Gospel: John 16:16-20
“A little while, and you will no longer see me, and again a little while, and you will see me.” Then some of his disciples said to one another, “What does he mean by saying to us, ‘A little while, and you will no longer see me, and again a little while, and you will see me’; and ‘Because I am going to the Father’?” They said, “What does he mean by this ‘a little while’? We do not know what he is talking about.” Jesus knew that they wanted to ask him, so he said to them, “Are you discussing among yourselves what I meant when I said, ‘A little while, and you will no longer see me, and again a little while, and you will see me’? Very truly, I tell you, you will weep and mourn, but the world will rejoice; you will have pain, but your pain will turn into joy.
Steady amid life’s troubles
We learn from world history that when a culture or an empire is at its point of highest development and furthest reach, it is usually at the moment of collapse and disintegration. Usually what breaks an empire or collapses a culture is a small, seemingly insignificant force somewhere on the outer edge. In the Old Testament an upstart from a small vassal state overturned the political equilibrium of the Babylonians and Egyptians and created the Persian Empire; his name was Cyrus the Great. Jesus, from an unknown village called Nazareth, so unimportant as never to be mentioned in the Hebrew Scripture, turned into a key figure of world religions. All of us possess such elements of extraordinary change within our lives and circle of friends and work. We should learn to be tolerant and patient, to be humble and docile, able to learn from every aspect of our lives and from everyone within our acquaintance. That person or that event may be announcing our future, the new coming of Jesus into our lives.
We can learn the future from people and events seemingly of little or no importance, but from “nowhere” come the dramatic changes in our lives. Furthermore, these transitions usually happen, by surprise. No matter how well we think to be preparing ourselves, we seem to be caught unaware, at least unable to cope with all that happens. Once more the prophet Second Isaiah instructs us; we may have heard the prophecies over and over again. God may have made sure that we were acquainted with them. Yet, God adds: “Suddenly I take action and they come to be” (Is 48:3). Only if we are gracious, yes humble toward the small people and the incidental details of our life, will we be able to handle the moment of dramatic change. Courteous good nature and patient appreciation instill the courage and strength to do the right thing at traumatic moments of change.
Such openness prepare us for that “short while” when Jesus disappears from us and returns to us.

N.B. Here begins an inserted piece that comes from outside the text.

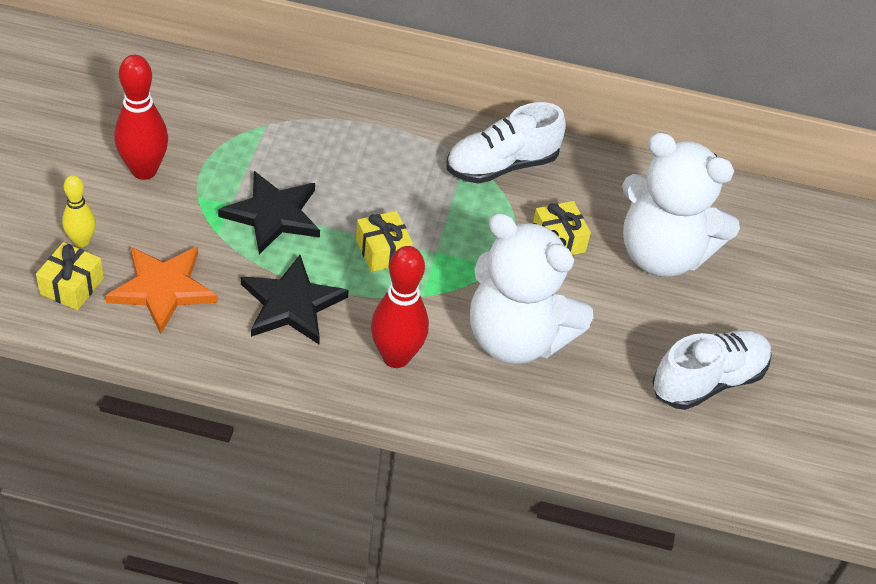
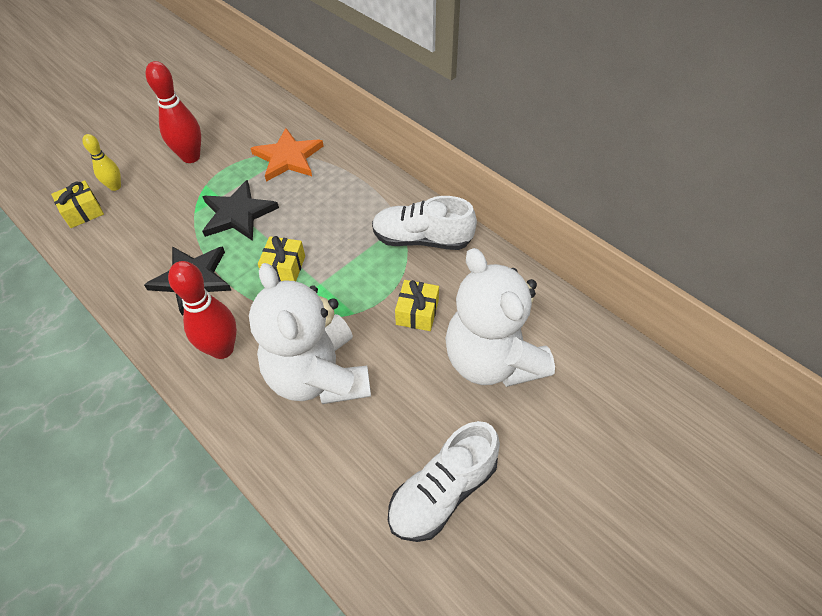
camera: 40 degrees right, 5 degrees up
(162, 289) = (128, 235): orange star -> orange star (288, 158)
(708, 381) = (442, 492): white shoe -> white shoe turned 135 degrees clockwise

Our grief at his absence is real, yet our patience enables us to wait upon the Lord. Such waiting renews our strength (Is 40:31); it develops our longing for what is best in life. This waiting for the Lord offers a thoughtful response to sorrow.

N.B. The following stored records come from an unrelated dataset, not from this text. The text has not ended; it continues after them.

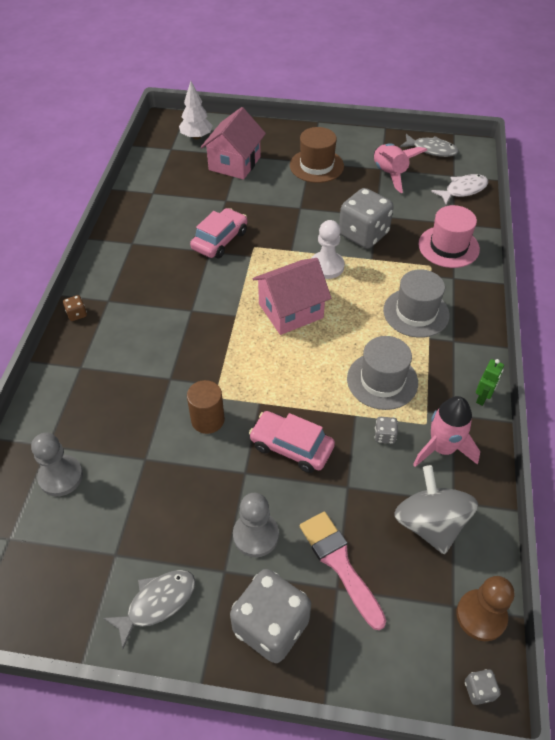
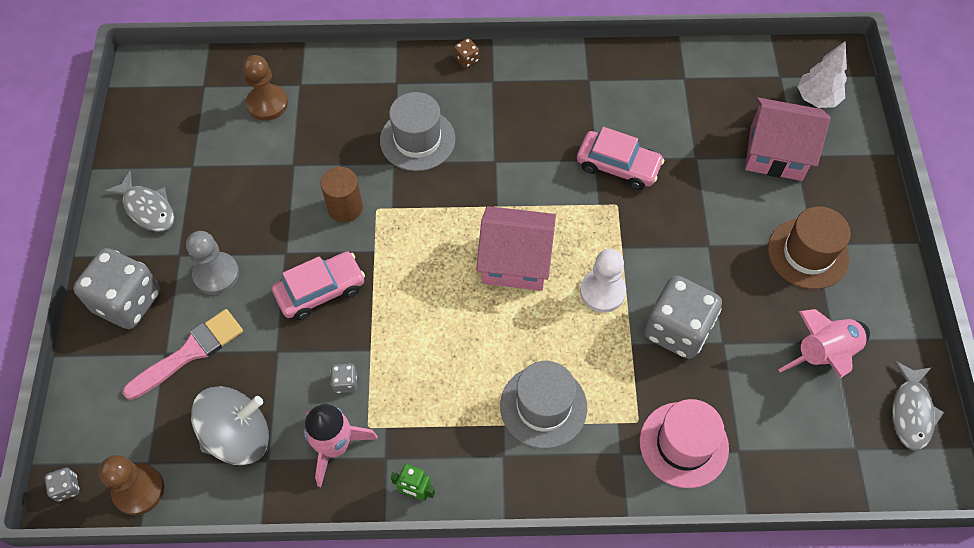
camera: 80 degrees right, 10 degrees up
(61, 476) = (267, 104): grey pawn -> brown pawn
(290, 311) = (515, 261): pink house -> pink house turned 45 degrees counterclockwise
(291, 447) = (320, 290): pink car -> pink car turned 45 degrees clockwise
(382, 380) = (424, 374): grey hat -> grey hat (417, 140)
(463, 190) = (823, 463): white fish -> none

You will grieve for a time, but your grief will be turned into joy. Jesus returned to Paul in such normal ways at Corinth. The apostle met a couple who engaged in the same trade as himself; they were tentmakers. It seems that they were also Jewish Christians like himself. Not only did they keep Paul in contact with his roots, which could seem to have been severed in the difficult turn of events, but they also kept Paul rooted down to earth in the practical, everyday details of secular life. He would work for his living. It is possible that these normal responses prepared Paul for the sudden, dramatic change: “I will turn to the gentiles.” Perhaps, in the secular marketplace where everyone equally works for a living, Paul heard the Lord calling him to broaden his ministry and to gather the foreigners into the community of Jesus’ disciples.